The federal lawsuit challenging Cullman County’s bail system could impact policies across the state.
U.S. District Judge Madeline Hughes Haikala this week issued a preliminary injunction to force Cullman County to alter how some defendants make bond to avoid incarceration, declaring the system unconstitutional. The case, however, is not settled.
The American Civil Liberties Union of Alabama is following the case closely, contending as well that the county’s system for making bond favors defendants who have wealth.
“This should be about who is dangerous to the public, not who can pay to stay out of jail,” said ACLU staff attorney Brock Boone. “But that’s what we see in Cullman County. Across the state every county does it differently, but what you see mostly is that the rich get out and poor stay in.”

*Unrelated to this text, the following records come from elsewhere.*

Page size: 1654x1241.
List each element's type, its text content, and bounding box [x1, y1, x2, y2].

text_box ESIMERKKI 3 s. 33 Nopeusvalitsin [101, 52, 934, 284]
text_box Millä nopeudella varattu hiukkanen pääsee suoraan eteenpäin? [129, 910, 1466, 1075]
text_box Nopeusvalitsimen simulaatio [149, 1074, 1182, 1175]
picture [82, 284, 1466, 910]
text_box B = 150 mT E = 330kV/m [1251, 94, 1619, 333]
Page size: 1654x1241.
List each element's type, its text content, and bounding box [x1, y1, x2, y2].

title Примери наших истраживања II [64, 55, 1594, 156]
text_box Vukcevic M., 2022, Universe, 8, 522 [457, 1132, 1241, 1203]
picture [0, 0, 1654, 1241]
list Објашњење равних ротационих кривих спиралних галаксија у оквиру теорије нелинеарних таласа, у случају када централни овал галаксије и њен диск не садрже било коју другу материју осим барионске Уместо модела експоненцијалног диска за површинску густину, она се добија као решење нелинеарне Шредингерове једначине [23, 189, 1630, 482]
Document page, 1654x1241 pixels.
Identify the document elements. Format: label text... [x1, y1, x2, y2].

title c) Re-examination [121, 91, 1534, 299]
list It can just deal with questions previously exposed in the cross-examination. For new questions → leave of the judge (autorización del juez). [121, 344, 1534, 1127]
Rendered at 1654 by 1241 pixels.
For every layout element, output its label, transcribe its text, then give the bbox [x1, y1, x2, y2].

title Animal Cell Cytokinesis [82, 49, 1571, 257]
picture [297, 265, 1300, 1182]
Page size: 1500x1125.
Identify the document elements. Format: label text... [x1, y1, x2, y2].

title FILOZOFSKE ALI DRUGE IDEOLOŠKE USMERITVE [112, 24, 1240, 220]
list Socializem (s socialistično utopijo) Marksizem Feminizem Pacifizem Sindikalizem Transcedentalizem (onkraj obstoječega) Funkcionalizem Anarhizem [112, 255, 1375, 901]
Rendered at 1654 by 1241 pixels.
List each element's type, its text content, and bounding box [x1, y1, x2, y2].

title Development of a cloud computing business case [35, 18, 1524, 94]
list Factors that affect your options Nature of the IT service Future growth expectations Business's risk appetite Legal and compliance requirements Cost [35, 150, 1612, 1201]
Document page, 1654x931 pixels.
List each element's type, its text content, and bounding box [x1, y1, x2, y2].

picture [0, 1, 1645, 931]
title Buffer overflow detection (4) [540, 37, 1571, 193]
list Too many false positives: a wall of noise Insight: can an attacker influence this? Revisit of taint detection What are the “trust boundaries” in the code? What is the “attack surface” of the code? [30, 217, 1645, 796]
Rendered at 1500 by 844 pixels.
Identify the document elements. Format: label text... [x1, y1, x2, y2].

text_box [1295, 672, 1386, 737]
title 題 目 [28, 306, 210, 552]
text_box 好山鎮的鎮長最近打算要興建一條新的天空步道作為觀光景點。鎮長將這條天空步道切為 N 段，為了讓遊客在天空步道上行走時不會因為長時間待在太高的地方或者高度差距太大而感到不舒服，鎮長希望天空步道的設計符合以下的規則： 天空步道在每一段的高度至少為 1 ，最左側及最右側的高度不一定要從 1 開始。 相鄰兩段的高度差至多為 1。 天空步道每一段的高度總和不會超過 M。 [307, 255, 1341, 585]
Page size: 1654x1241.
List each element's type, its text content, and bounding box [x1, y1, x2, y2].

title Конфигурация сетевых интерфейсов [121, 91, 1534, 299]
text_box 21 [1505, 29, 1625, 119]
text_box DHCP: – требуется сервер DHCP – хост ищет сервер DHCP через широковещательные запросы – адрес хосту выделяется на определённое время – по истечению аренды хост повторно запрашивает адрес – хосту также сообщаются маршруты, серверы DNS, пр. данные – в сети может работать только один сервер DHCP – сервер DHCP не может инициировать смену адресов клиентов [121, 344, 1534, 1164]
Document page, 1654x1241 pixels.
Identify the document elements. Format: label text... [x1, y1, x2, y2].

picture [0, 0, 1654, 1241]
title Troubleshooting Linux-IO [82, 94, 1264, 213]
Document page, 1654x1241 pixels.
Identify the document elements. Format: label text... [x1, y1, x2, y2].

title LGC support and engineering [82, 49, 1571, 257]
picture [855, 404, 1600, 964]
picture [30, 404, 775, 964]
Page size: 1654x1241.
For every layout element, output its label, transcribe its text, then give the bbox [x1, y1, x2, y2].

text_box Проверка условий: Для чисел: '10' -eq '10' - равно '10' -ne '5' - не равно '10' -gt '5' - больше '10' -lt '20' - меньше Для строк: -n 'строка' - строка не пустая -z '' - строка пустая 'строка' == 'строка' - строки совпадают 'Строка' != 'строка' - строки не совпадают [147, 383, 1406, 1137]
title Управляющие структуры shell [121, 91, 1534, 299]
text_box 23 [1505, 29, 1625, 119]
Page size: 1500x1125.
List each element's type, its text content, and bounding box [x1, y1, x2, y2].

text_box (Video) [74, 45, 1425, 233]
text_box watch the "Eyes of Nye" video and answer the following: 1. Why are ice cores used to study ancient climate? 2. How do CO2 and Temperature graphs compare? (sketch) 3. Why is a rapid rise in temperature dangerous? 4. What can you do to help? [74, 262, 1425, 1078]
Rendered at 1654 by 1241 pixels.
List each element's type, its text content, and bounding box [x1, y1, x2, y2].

That contention is what started the lawsuit by Randall Hester against Cullman County Sheriff Matt Gentry.
Hester, who was arrested on July 27, 2017 for misdemeanor possession of drug paraphernalia was assigned a $1,000 bond but claimed indigent status and inability to pay. He remained in custody several days and joined an existing class-action suit filed in March 2017 against Sheriff Matt Gentry, the State of Alabama, and the 32nd Judicial Circuit.
Hester’s claim is that the Cullman County practice of basing release after a charge on the ability to meet bonds violates the Eighth Amendment which states: “Excessive bail shall not be required, nor excessive fines imposed, nor cruel and unusual punishments inflicted.”
Hester’s suit names Gentry as a defendant, along with Cullman County Circuit Judges Martha Williams and Greg Nicholas, District Judges Kim Chaney and Rusty Turner, Circuit Clerk Lisa McSwain, Clerk Magistrates Amy Black and Joan White, Alabama Administrative Office of Courts officer Randy Helms, and County Commissioners Kenneth Walker, Garry Marchman and Kerry Watson.
The original complaint accuses the defendants of permitting the ongoing operation of a bonding “scheme” for criminal defendants — particularly accused drug traffickers, who face a standard property bond of $1 million if arrested in Cullman County.
Adjustments to meeting bond requirements were made by local judicial officials who argued that Hester’s complaint was moot after changes were made.
“Cullman County is in many ways typical of courts across Alabama. Far too often, its bail system results in people being locked away pretrial simply because they could not pay. Courts throughout Alabama, and the country, are setting bail above what people can pay, without any protections to ensure that this draconian penalty is used only when absolutely necessary,” Boone said.
Gentry and local judges have not commented on the last injunction from the federal judge.
Cullman Police Chief Kenny Culpepper, whose department transports suspect to the county-run detention center, said the judge’s order will mean some extra work for law enforcement officials in determining who needs to remain in custody. But he also noted that the judge left ample options for law enforcement officers to use their judgment in determining when a suspect should remain incarcerated.
“Anyone who is impaired will remain in custody under the law, and we can also look, for example, at a case when someone involved in domestic violence may pose a threat to another person if immediately set free,” Culpepper said. “So those options and judgments that we make remain in place when someone poses a threat to the public or himself and needs medical treatment.”
The judge’s order on Thursday came after she had offered to allow attorneys for Hester and the sheriff and local judicial officials to work out terms of the injunction through conference. The defendants declined the negotiation.
“Reforms are underway. Most municipal courts in Alabama have already moved away from money bail. Today’s decision affirms that progress, and encourages more, recognizing that our district and circuit courts still have a long way to go,” said Katherine Hubbard, attorney for Civil Rights Corps. “We look forward to working with the county officials to ensure their new practices comply with the preliminary injunction order, and we will continue our litigation against Cullman County until permanent relief is implemented. We hope other courts will take notice and end these abuses in their own jurisdictions without waiting for a lawsuit to force the issue.”